Having recently visited Chicago for the Americans for the Arts Public Art Network pre-conference N+T director Kate Gilbert calls on Greater Boston to create bold, temporary projects during the 2016 conference.
It’s understandable how a public art freak from Boston can get cultural envy visiting Chicago. Rich in monumental, plaza-anchoring sculpture and steeped in a history of financial and political backing for the arts, Chicago gives us pause, asks us to look at our challenges, and ultimately calls us to be a bolder, unified Greater Boston.
How Chicago came to be.
Arguably, the Windy City had a second chance to become the city it is today after The Great Fire of 1871 destroyed roughly 3 square miles. It was rebuilt by visionaries with great political fortitude and support during a time when serving the public and looking out for the disadvantaged was de rigueur. As a result, streets were reorganized on a grid, the nation’s first free cultural center was created, their impressive parks system was expanded, new forms of commercial architecture like The Chicago School sprung up, and impressive social services were created.
The building continues.
Today, Chicago’s legacy of creating engaging places from challenging spaces continues with Millennium Park and the recently opened Maggie Daley Park both built over a parking lot which replaced an eyesore of train tracks. Meanwhile Chicago artists like Theaster Gates and Jim Bachor are using art to solve problems. Gates is receiving significant funds to rebuild the cultural foundations of underinvested neighborhoods through his Rebuild Foundation and Bachor is fixing potholes with a creative, hands-on approach.
Boston in comparison...
Boston in contrast has had to grow in and around tight constrictions including it’s original layout (infamously built on cow paths with a lack of directional orientation) and 384 years of historically important buildings wedged within a land-locked peninsula.
Boston has 48 square miles to Chicago's 228. Should Boston annex it’s surrounding cities as Chicago did, perhaps it could do more by having more: more collective financial resources, more land, and more great minds working towards a common goal.
But we don't need a formal unification project to be as bold as Chicago in our public art offerings! We simply need to work together as Greater Boston. This type of change happens when Arlington works with Somerville, Boston with Cambridge, The Boston Foundation with The Henderson Fund, FIGMENTBoston with the Gardner, and private philanthropists work with individual artists; when we all roll up our sleeves to solve problems or simply gather together in unique places.
Let's practice next June!
Sure, it is a daunting challenge, but we have an opportunity to practice collaborative placemaking next June when the Americans for the Arts Public Art Network pre-conference comes to Boston.
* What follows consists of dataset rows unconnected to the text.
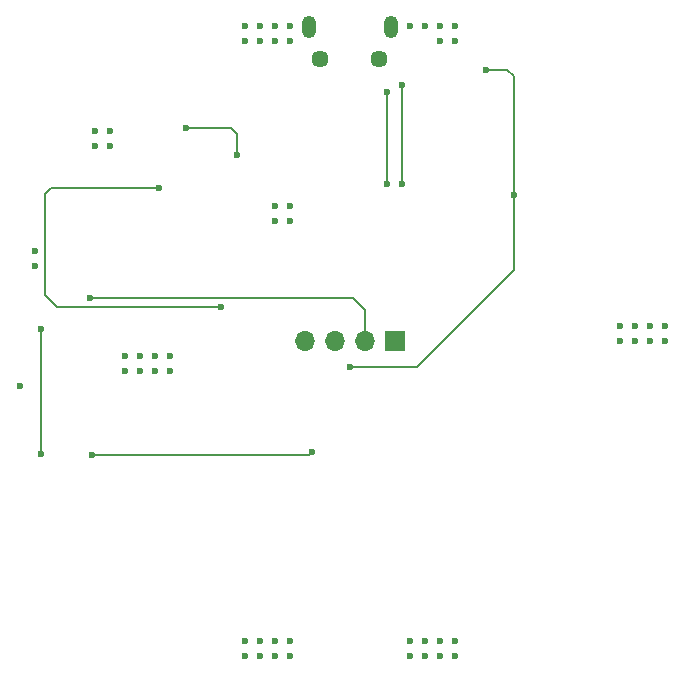
<source format=gbr>
%TF.GenerationSoftware,KiCad,Pcbnew,5.1.6-c6e7f7d~87~ubuntu20.04.1*%
%TF.CreationDate,2020-07-30T14:09:28+02:00*%
%TF.ProjectId,ESP8266-WS2812-Puck,45535038-3236-4362-9d57-53323831322d,rev?*%
%TF.SameCoordinates,Original*%
%TF.FileFunction,Copper,L2,Bot*%
%TF.FilePolarity,Positive*%
%FSLAX46Y46*%
G04 Gerber Fmt 4.6, Leading zero omitted, Abs format (unit mm)*
G04 Created by KiCad (PCBNEW 5.1.6-c6e7f7d~87~ubuntu20.04.1) date 2020-07-30 14:09:28*
%MOMM*%
%LPD*%
G01*
G04 APERTURE LIST*
%TA.AperFunction,ComponentPad*%
%ADD10C,1.450000*%
%TD*%
%TA.AperFunction,ComponentPad*%
%ADD11O,1.200000X1.900000*%
%TD*%
%TA.AperFunction,ComponentPad*%
%ADD12R,1.700000X1.700000*%
%TD*%
%TA.AperFunction,ComponentPad*%
%ADD13O,1.700000X1.700000*%
%TD*%
%TA.AperFunction,ViaPad*%
%ADD14C,0.600000*%
%TD*%
%TA.AperFunction,Conductor*%
%ADD15C,0.200000*%
%TD*%
G04 APERTURE END LIST*
D10*
%TO.P,J2,6*%
%TO.N,GND*%
X152360000Y-72582500D03*
X147360000Y-72582500D03*
D11*
X153360000Y-69882500D03*
X146360000Y-69882500D03*
%TD*%
D12*
%TO.P,J1,1*%
%TO.N,GND*%
X153670000Y-96520000D03*
D13*
%TO.P,J1,2*%
%TO.N,/GPIO13*%
X151130000Y-96520000D03*
%TO.P,J1,3*%
%TO.N,+5V*%
X148590000Y-96520000D03*
%TO.P,J1,4*%
%TO.N,GND*%
X146050000Y-96520000D03*
%TD*%
D14*
%TO.N,+5V*%
X163753000Y-84088000D03*
X163753000Y-84088000D03*
X161417000Y-73533000D03*
X149860000Y-98679000D03*
%TO.N,GND*%
X143510000Y-69850000D03*
X142240000Y-69850000D03*
X154940000Y-69850000D03*
X156210000Y-69850000D03*
X157480000Y-69850000D03*
X158750000Y-69850000D03*
X144780000Y-69850000D03*
X140970000Y-69850000D03*
X144780000Y-71120000D03*
X143510000Y-71120000D03*
X142240000Y-71120000D03*
X140970000Y-71120000D03*
X157480000Y-71120000D03*
X144780000Y-121920000D03*
X143510000Y-121920000D03*
X142240000Y-121920000D03*
X140970000Y-121920000D03*
X140970000Y-123190000D03*
X142240000Y-123190000D03*
X143510000Y-123190000D03*
X144780000Y-123190000D03*
X154940000Y-121920000D03*
X154940000Y-123190000D03*
X156210000Y-123190000D03*
X157480000Y-123190000D03*
X158750000Y-123190000D03*
X158750000Y-121920000D03*
X157480000Y-121920000D03*
X157480000Y-121920000D03*
X156210000Y-121920000D03*
X176530000Y-95250000D03*
X176530000Y-96520000D03*
X175260000Y-96520000D03*
X175260000Y-95250000D03*
X173990000Y-95250000D03*
X173990000Y-96520000D03*
X172720000Y-96520000D03*
X172720000Y-95250000D03*
X130810000Y-97790000D03*
X132080000Y-97790000D03*
X133350000Y-97790000D03*
X134620000Y-97790000D03*
X134620000Y-99060000D03*
X133350000Y-99060000D03*
X133350000Y-99060000D03*
X132080000Y-99060000D03*
X130810000Y-99060000D03*
X144780000Y-85090000D03*
X143510000Y-85090000D03*
X143510000Y-86360000D03*
X144780000Y-86360000D03*
X128270000Y-78740000D03*
X129540000Y-78740000D03*
X129540000Y-80010000D03*
X128270000Y-80010000D03*
X123190000Y-88900000D03*
X123190000Y-90170000D03*
X121920000Y-100330000D03*
X158750000Y-71120000D03*
%TO.N,+3V3*%
X123698000Y-106045000D03*
X123698000Y-95504000D03*
X128016000Y-106172000D03*
X146685000Y-105918000D03*
%TO.N,/GPIO13*%
X127889000Y-92837000D03*
%TO.N,/D_N*%
X154305000Y-74803000D03*
X154305000Y-83185000D03*
%TO.N,/D_P*%
X153035000Y-83185000D03*
X153035000Y-75438000D03*
%TO.N,/nRTS*%
X140335000Y-80772000D03*
X136017000Y-78486000D03*
%TO.N,/GPIO0*%
X133731000Y-83566000D03*
X138938000Y-93599000D03*
%TD*%
D15*
%TO.N,+5V*%
X161417000Y-73533000D02*
X163195000Y-73533000D01*
X163753000Y-74091000D02*
X163753000Y-84088000D01*
X163195000Y-73533000D02*
X163753000Y-74091000D01*
X149860000Y-98679000D02*
X155575000Y-98679000D01*
X163753000Y-90501000D02*
X163753000Y-84088000D01*
X155575000Y-98679000D02*
X163753000Y-90501000D01*
%TO.N,+3V3*%
X123698000Y-106045000D02*
X123698000Y-95504000D01*
X146431000Y-106172000D02*
X146685000Y-105918000D01*
X128016000Y-106172000D02*
X146431000Y-106172000D01*
%TO.N,/GPIO13*%
X127889000Y-92837000D02*
X150114000Y-92837000D01*
X151130000Y-93853000D02*
X151130000Y-96520000D01*
X150114000Y-92837000D02*
X151130000Y-93853000D01*
%TO.N,/D_N*%
X154305000Y-74803000D02*
X154305000Y-83185000D01*
%TO.N,/D_P*%
X153035000Y-83185000D02*
X153035000Y-75438000D01*
%TO.N,/nRTS*%
X140335000Y-80772000D02*
X140335000Y-78994000D01*
X140335000Y-78994000D02*
X139827000Y-78486000D01*
X139827000Y-78486000D02*
X136017000Y-78486000D01*
%TO.N,/GPIO0*%
X125349000Y-83566000D02*
X124587000Y-83566000D01*
X133731000Y-83566000D02*
X125349000Y-83566000D01*
X125349000Y-83566000D02*
X125222000Y-83566000D01*
X124587000Y-83566000D02*
X124079000Y-84074000D01*
X124079000Y-84074000D02*
X124079000Y-92583000D01*
X125095000Y-93599000D02*
X138938000Y-93599000D01*
X124079000Y-92583000D02*
X125095000Y-93599000D01*
%TD*%
M02*

</source>
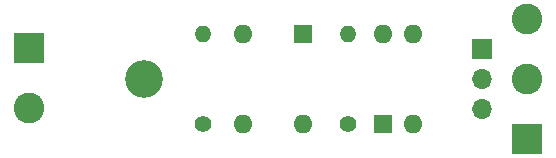
<source format=gbr>
%TF.GenerationSoftware,KiCad,Pcbnew,7.0.7*%
%TF.CreationDate,2024-02-24T13:28:42+01:00*%
%TF.ProjectId,current_sensor,63757272-656e-4745-9f73-656e736f722e,rev?*%
%TF.SameCoordinates,Original*%
%TF.FileFunction,Soldermask,Bot*%
%TF.FilePolarity,Negative*%
%FSLAX46Y46*%
G04 Gerber Fmt 4.6, Leading zero omitted, Abs format (unit mm)*
G04 Created by KiCad (PCBNEW 7.0.7) date 2024-02-24 13:28:42*
%MOMM*%
%LPD*%
G01*
G04 APERTURE LIST*
%ADD10R,1.700000X1.700000*%
%ADD11O,1.700000X1.700000*%
%ADD12C,1.400000*%
%ADD13O,1.400000X1.400000*%
%ADD14C,3.200000*%
%ADD15R,2.600000X2.600000*%
%ADD16C,2.600000*%
%ADD17R,1.600000X1.600000*%
%ADD18O,1.600000X1.600000*%
G04 APERTURE END LIST*
D10*
%TO.C,J1203*%
X43625000Y-5475000D03*
D11*
X43625000Y-8015000D03*
X43625000Y-10555000D03*
%TD*%
D12*
%TO.C,R1202*%
X32211000Y-11800000D03*
D13*
X32211000Y-4180000D03*
%TD*%
D14*
%TO.C,REF\u002A\u002A*%
X15000000Y-8000000D03*
%TD*%
D15*
%TO.C,J1202*%
X47430000Y-13100000D03*
D16*
X47430000Y-8020000D03*
X47430000Y-2940000D03*
%TD*%
D15*
%TO.C,J1201*%
X5195000Y-5420000D03*
D16*
X5195000Y-10500000D03*
%TD*%
D17*
%TO.C,D1201*%
X28400000Y-4190000D03*
D18*
X23320000Y-4190000D03*
X23320000Y-11810000D03*
X28400000Y-11810000D03*
%TD*%
D12*
%TO.C,R1201*%
X19980000Y-11810000D03*
D13*
X19980000Y-4190000D03*
%TD*%
D17*
%TO.C,U1201*%
X35225000Y-11800000D03*
D18*
X37765000Y-11800000D03*
X37765000Y-4180000D03*
X35225000Y-4180000D03*
%TD*%
M02*

</source>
This is our chance to showcase what we have, and what we can do collectively. One easy way to do so is with temporary public art which provides the freedom to be experimental.
With temporary public art we can provide examples of what’s possible, unite disparate communities and spark the region’s private philanthropy into action. We can create conversations about the work – Should it stay? Is it even art? Who is it for? – and create the “see it before it leaves” buzz that comes with temporary work.
And let's support artists.
PAN’s 2016 pre-conference is also a chance to recognize the dedicated and talented artists in Greater Boston. PAN's recent conference was heavily focused on arts administration and, with the exception of their Year In Review awards, it didn’t offer many inspirational projects and showed too few contemporary Chicago projects. Most disheartening was the fact that very few Chicago artists were in attendance.
We can do better in Boston! What if, as Boston sculptor Mags Harries suggested, we offer discounted tickets to Greater Boston artists who host out-of-town artists and thus remove the financial barrier to entry for all artists? Not only would we give our local artists a platform to become engaged in the creative placemaking conversation but we’d open our doors to new artistic voices who may return with engaging projects.
The next PAN pre-conference is a chance to give back to our community as much as we give to conference-goers. So let’s, together, make June 2016 a catalyst for conversations that will continue well beyond the days and months after the conference leaves town.
Americans for the Arts Public Art Network (PAN) develops professional services for the broad array of individuals and organizations engaged in the diverse field of public art. Americans for the Arts hosted its annual conference and pre-conferences in Chicago June 11-14. The conference and pre-conference will next be hosted in Boston June 9-12, 2016.